Einer der Protagonisten von "After Truth" ist Comet-Inhaber James Alefantis. Wie hoch die menschlichen und die geschäftlichen Kosten für "Fake News"-Opfer ausfallen können, verdeutlicht keiner so drastisch wie er. "Kurz vor der Wahl waren alle aufgeregt. Ich war sicher, das würde sich in ein paar Tagen erledigen", sagt der Wirt im Film. Das Gegenteil ist der Fall: Morddrohungen gegen ihn und seine Mitarbeiter sowie Aufforderungen zum Selbstmord nehmen täglich zu; auf der Online-Plattform Reddit wächst das "Pizzagate"-Forum innerhalb einer Woche auf 23.000 Mitglieder. Am 4. Dezember schließlich stürmt ein Familienvater und regelmäßiger "InfoWars"-Nutzer aus North Carolina die Pizzeria mit seinem Maschinengewehr, um die imaginären Kinder zu befreien. Zum Glück wird niemand verletzt. Alefantis ist am Boden, will sein Restaurant aufgeben. Von der Unterstützung seiner Stammgäste und der Entschlossenheit seiner Angestellten lässt er sich letztlich zum Weitermachen überreden. Kampagnen wie "Pizzagate" stuft das FBI seit 2019 offiziell als inländische terroristische Bedrohung ein.
In all diesen Fällen steht ein oftmals schwer zu entwirrender Mix aus politischen und ökonomischen Motiven hinter der gezielten Lancierung von Desinformationen. Nicht selten gehen dabei die Interessen vermeintlich wirrer Verschwörungstheoretiker, deren Geschäft auf Reichweite basiert, mit jenen von Bewegungen der politischen Ränder oder ausländischen Akteuren Hand in Hand. Immer extremere Narrative, so das Fazit des Films, sollen die Gesellschaft entzweien und damit jede Form von Einigung oder Kompromiss erschweren.

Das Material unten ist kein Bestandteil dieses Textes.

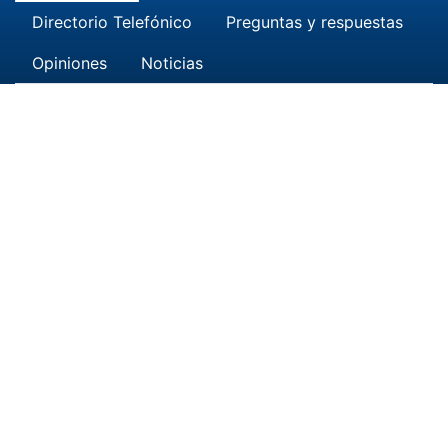
Directorio Telefónico
Preguntas y respuestas
Opiniones
Noticias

Das führt uns zurück zum Coronavirus. Denn nach aktuellen Erkenntnissen des Europäischen Auswärtigen Dienstes (EAD) werden längst auch bei uns "Fake News" rund um die Pandemie politisiert. Demnach sind seit Ende Januar 80 Fälle aufgedeckt worden, in denen gezielt Falschmeldungen in Deutschland, Italien, Spanien und Frankreich lanciert wurden – laut EAD eine "signifikante Desinformationskampagne von russischen Staatsmedien und Kreml-nahen Plattformen". Übergreifendes Ziel sei es, die "öffentliche Gesundheitskrise in den westlichen Ländern zu verschlimmern". Höchste Zeit also, das virtuelle Einfallstor für solche Waffen zu schließen. Aus Brüssel ist zu hören, dass die EU-Kommission die Online-Plattformen noch in diesem Jahr zu mehr Transparenz und Übernahme von Verantwortung verpflichten will – anstelle des bislang freiwilligen Verhaltenskodex. Für die Bundesregierung kündigte Innenstaatssekretär Markus Kerber im "Handelsblatt" zusätzliche "Eingriffe des Staates" an, um die Verbreitung von Desinformationen über soziale Netzwerke zu bekämpfen.
"After Truth: Disinformation and the Cost of Fake News" wird in Deutschland bei Sky laufen. Da derzeit jedoch der Synchronbetrieb eingestellt ist, steht der Zeitpunkt der Ausstrahlung noch nicht fest.